Task to complete:
From the listing below, reproduce exactly the lines starting with the one with "védő mellett ment" and going on through the one with "которые требуют не только теоретических", both ends kept. No picture is copied.
──────────
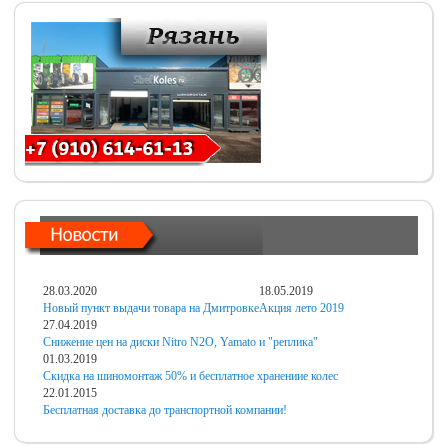
28.03.2020
18.05.2019
Новый пункт выдачи товара на Дмитровке
Акция лето 2019
27.04.2019
Снижение цен на диски Nitro N2O, Yamato и "реплика"
01.03.2019
Скидка на шиномонтаж 50% и бесплатное хранениие колес
22.01.2015
Бесплатная доставка до транспортной компании!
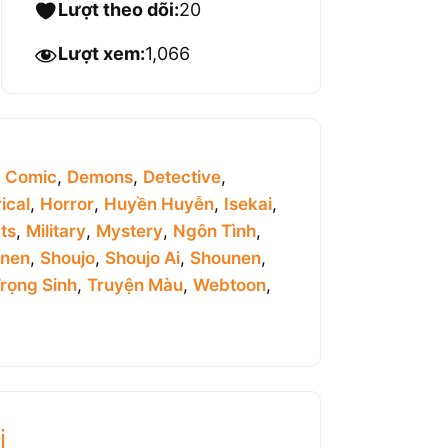
Lượt theo dõi:
20
Lượt xem:
1,066
,
Comic
,
Demons
,
Detective
,
ical
,
Horror
,
Huyền Huyễn
,
Isekai
,
ts
,
Military
,
Mystery
,
Ngôn Tình
,
inen
,
Shoujo
,
Shoujo Ai
,
Shounen
,
rọng Sinh
,
Truyện Màu
,
Webtoon
,
i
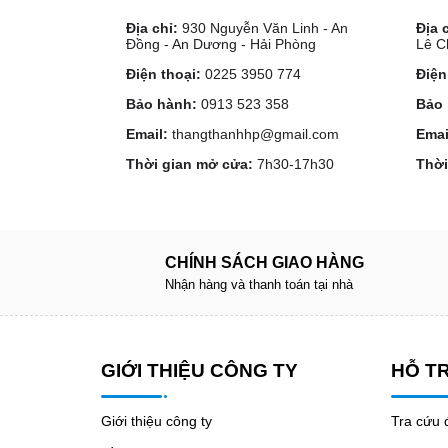
Địa chỉ:
930 Nguyễn Văn Linh - An
Địa 
Đồng - An Dương - Hải Phòng
Lê C
Điện thoại:
0225 3950 774
Điện
Bảo hành:
0913 523 358
Bảo 
Email:
thangthanhhp@gmail.com
Emai
Thời gian mở cửa:
7h30-17h30
Thời
CHÍNH SÁCH GIAO HÀNG
Nhận hàng và thanh toán tại nhà
GIỚI THIỆU CÔNG TY
HỖ T
Giới thiệu công ty
Tra cứu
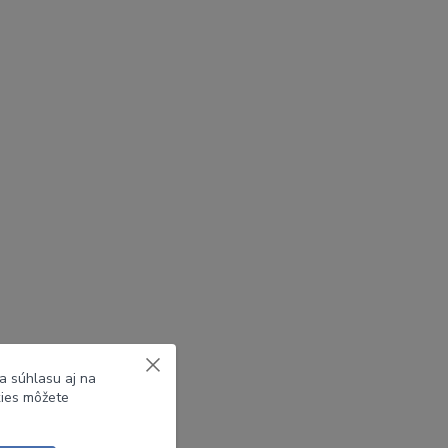
a súhlasu aj na
kies môžete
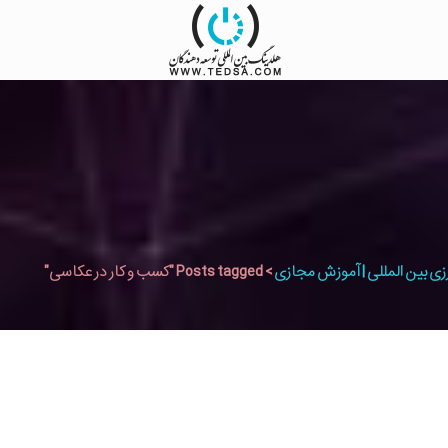
زی بین المللی | آموزش مجازی
>
Posts tagged "کسب و کار در عکاسی"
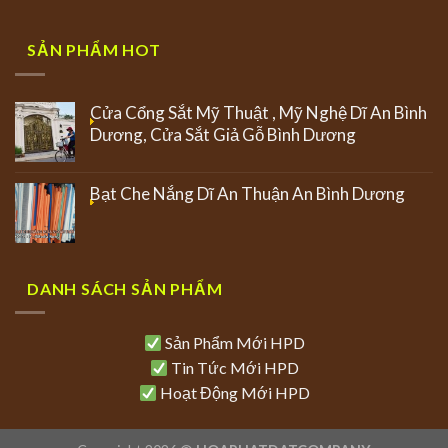
SẢN PHẨM HOT
Cửa Cổng Sắt Mỹ Thuật , Mỹ Nghệ Dĩ An Bình
Dương, Cửa Sắt Giả Gỗ Bình Dương
Bạt Che Nắng Dĩ An Thuận An Bình Dương
DANH SÁCH SẢN PHẨM
Sản Phẩm Mới HPD
Tin Tức Mới HPD
Hoạt Động Mới HPD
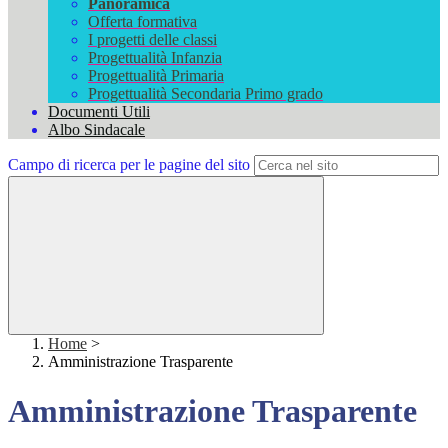
Panoramica
Offerta formativa
I progetti delle classi
Progettualità Infanzia
Progettualità Primaria
Progettualità Secondaria Primo grado
Documenti Utili
Albo Sindacale
Campo di ricerca per le pagine del sito
Home
>
Amministrazione Trasparente
Amministrazione Trasparente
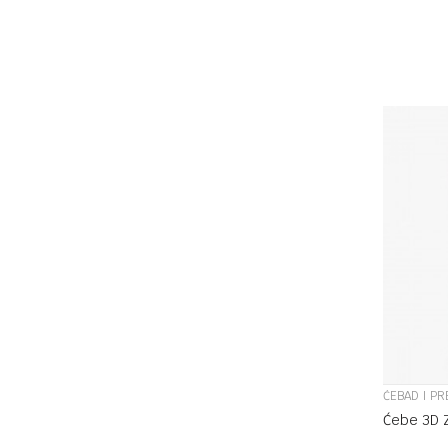
ĆEBAD I PR
Ćebe 3D 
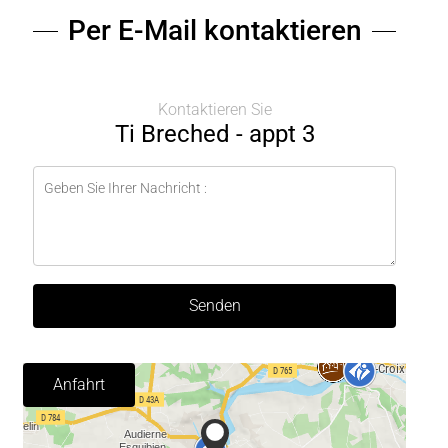
Per E-Mail kontaktieren
Kontaktieren Sie
Ti Breched - appt 3
Senden
Anfahrt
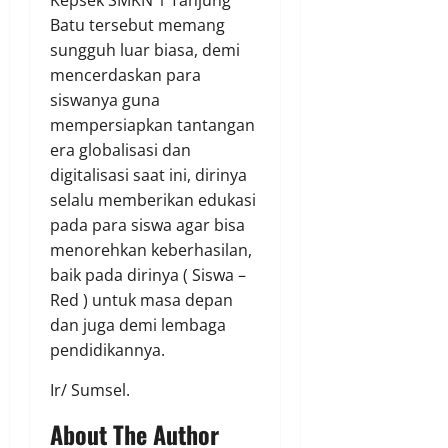
Batu tersebut memang
sungguh luar biasa, demi
mencerdaskan para
siswanya guna
mempersiapkan tantangan
era globalisasi dan
digitalisasi saat ini, dirinya
selalu memberikan edukasi
pada para siswa agar bisa
menorehkan keberhasilan,
baik pada dirinya ( Siswa –
Red ) untuk masa depan
dan juga demi lembaga
pendidikannya.
Ir/ Sumsel.
About The Author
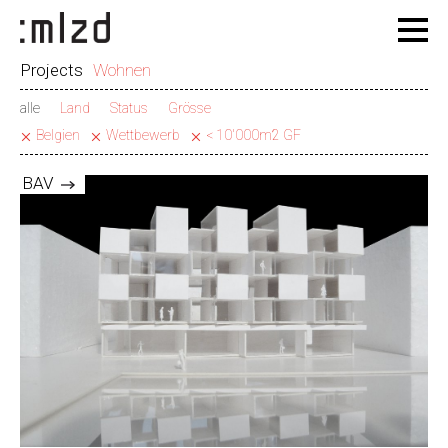
Projects
Wohnen
alle
Land
Status
Grösse
Belgien
Wettbewerb
< 10'000m2 GF
BAV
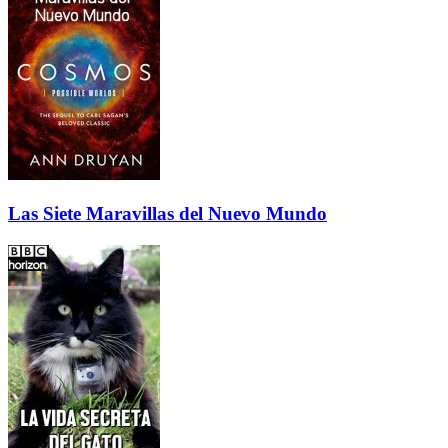
Las Siete Maravillas del Nuevo Mundo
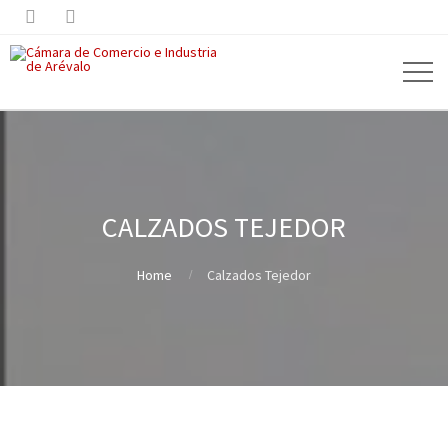


CALZADOS TEJEDOR
Home
Calzados Tejedor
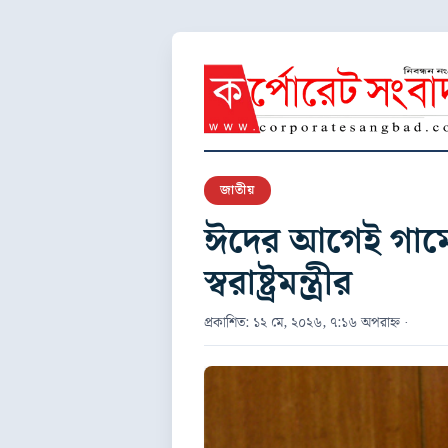
জাতীয়
ঈদের আগেই গার্ম
স্বরাষ্ট্রমন্ত্রীর
প্রকাশিত: ১২ মে, ২০২৬, ৭:১৬ অপরাহ্ন ·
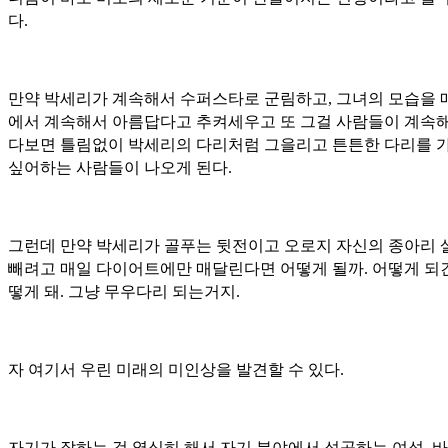
다.
만약 박세리가 계속해서 수퍼스타로 군림하고, 그녀의 모습을 
에서 계속해서 아름답다고 추켜세우고 또 그걸 사람들이 계속해
다보면 틀림없이 박세리의 다리처럼 그을리고 튼튼한 다리를 
싶어하는 사람들이 나오게 된다.
그런데 만약 박세리가 골푸는 뒷전이고 오로지 자신의 종아리 
빼려고 매일 다이어트에만 매달린다면 어떻게 될까. 어떻게 되
떻게 돼. 그냥 무우다리 되는거지.
자 여기서 우린 미래의 미인상을 발견할 수 있다.
자기가 잘하는 것 열심히 해서 자기 분야에서 성공하는 여성. 바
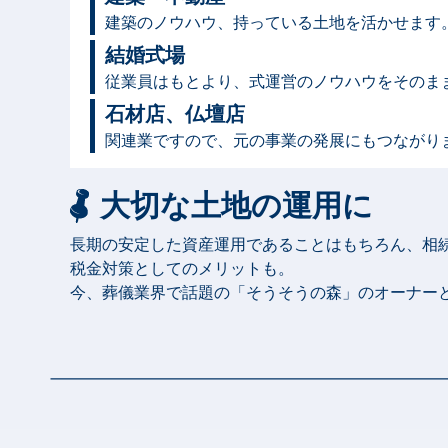
建築のノウハウ、持っている土地を活かせます
結婚式場
従業員はもとより、式運営のノウハウをそのま
石材店、仏壇店
関連業ですので、元の事業の発展にもつながり
大切な土地の運用に
長期の安定した資産運用であることはもちろん、相
税金対策としてのメリットも。
今、葬儀業界で話題の「そうそうの森」のオーナー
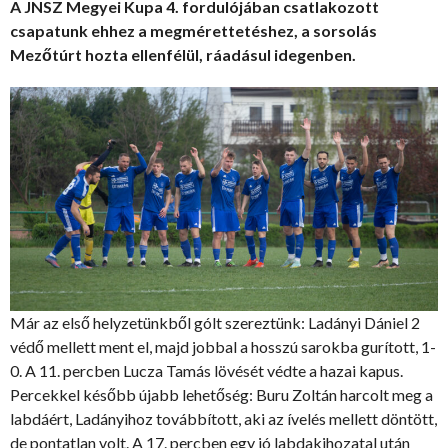
A JNSZ Megyei Kupa 4. fordulójában csatlakozott
csapatunk ehhez a megmérettetéshez, a sorsolás
Mezőtúrt hozta ellenfélül, ráadásul idegenben.
Már az első helyzetünkből gólt szereztünk: Ladányi Dániel 2
védő mellett ment el, majd jobbal a hosszú sarokba gurított, 1-
0. A 11. percben Lucza Tamás lövését védte a hazai kapus.
Percekkel később újabb lehetőség: Buru Zoltán harcolt meg a
labdáért, Ladányihoz továbbított, aki az ívelés mellett döntött,
de pontatlan volt. A 17. percben egy jó labdakihozatal után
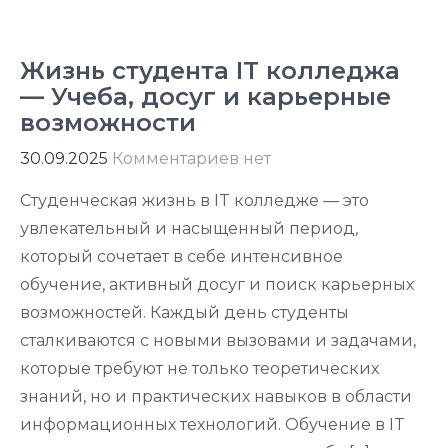
Жизнь студента IT колледжа
— Учеба, досуг и карьерные
возможности
30.09.2025
Комментариев нет
Студенческая жизнь в IT колледже — это
увлекательный и насыщенный период,
который сочетает в себе интенсивное
обучение, активный досуг и поиск карьерных
возможностей. Каждый день студенты
сталкиваются с новыми вызовами и задачами,
которые требуют не только теоретических
знаний, но и практических навыков в области
информационных технологий. Обучение в IT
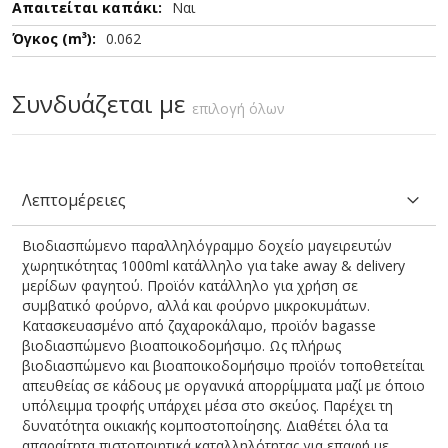
Ναι
0.062
Συνδυάζεται με
επιλογή όλων
Λεπτομέρειες
Βιοδιασπώμενο παραλληλόγραμμο δοχείο μαγειρευτών
χωρητικότητας 1000ml κατάλληλο για take away & delivery
μερίδων φαγητού. Προϊόν κατάλληλο για χρήση σε
συμβατικό φούρνο, αλλά και φούρνο μικροκυμάτων.
Κατασκευασμένο από ζαχαροκάλαμο, προϊόν bagasse
βιοδιασπώμενο βιοαποικοδομήσιμο. Ως πλήρως
βιοδιασπώμενο και βιοαποικοδομήσιμο προϊόν τοποθετείται
απευθείας σε κάδους με οργανικά απορρίμματα μαζί με όποιο
υπόλειμμα τροφής υπάρχει μέσα στο σκεύος. Παρέχει τη
δυνατότητα οικιακής κομποστοποίησης. Διαθέτει όλα τα
απαραίτητα πιστοποιητικά καταλληλότητας για επαφή με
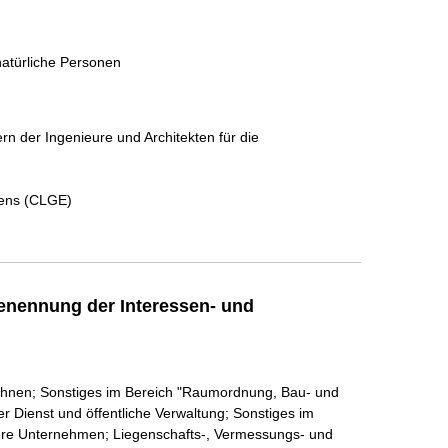
natürliche Personen
der Ingenieure und Architekten für die
éens (CLGE)
enennung der Interessen- und
Wohnen; Sonstiges im Bereich "Raumordnung, Bau- und
r Dienst und öffentliche Verwaltung; Sonstiges im
tlere Unternehmen; Liegenschafts-, Vermessungs- und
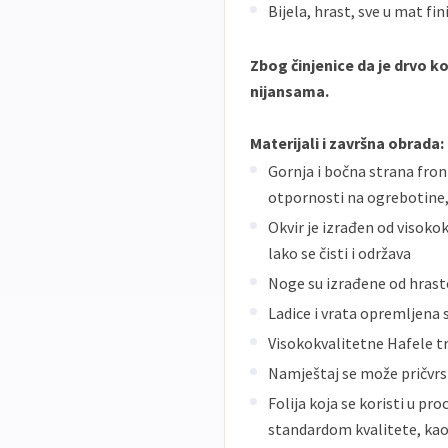
Bijela, hrast, sve u mat fin
Zbog činjenice da je drvo ko
nijansama.
Materijali i završna obrada:
Gornja i bočna strana front
otpornosti na ogrebotine, 
Okvir je izrađen od visoko
lako se čisti i održava
Noge su izrađene od hrast
Ladice i vrata opremljena
Visokokvalitetne Hafele tr
Namještaj se može pričvrst
Folija koja se koristi u pr
standardom kvalitete, ka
──────────
Exercise output:
védő mellett ment el, majd jobbal a hosszú sarokba gurított, 1-
0. A 11. percben Lucza Tamás lövését védte a hazai kapus.
Percekkel később újabb lehetőség: Buru Zoltán harcolt meg a
labdáért, Ladányihoz továbbított, aki az ívelés mellett döntött,
de pontatlan volt. A 17. percben egy jó labdakihozatal után
Жизнь студента IT колледжа
— Учеба, досуг и карьерные
возможности
30.09.2025
Комментариев нет
Студенческая жизнь в IT колледже — это
увлекательный и насыщенный период,
который сочетает в себе интенсивное
обучение, активный досуг и поиск карьерных
возможностей. Каждый день студенты
сталкиваются с новыми вызовами и задачами,
которые требуют не только теоретических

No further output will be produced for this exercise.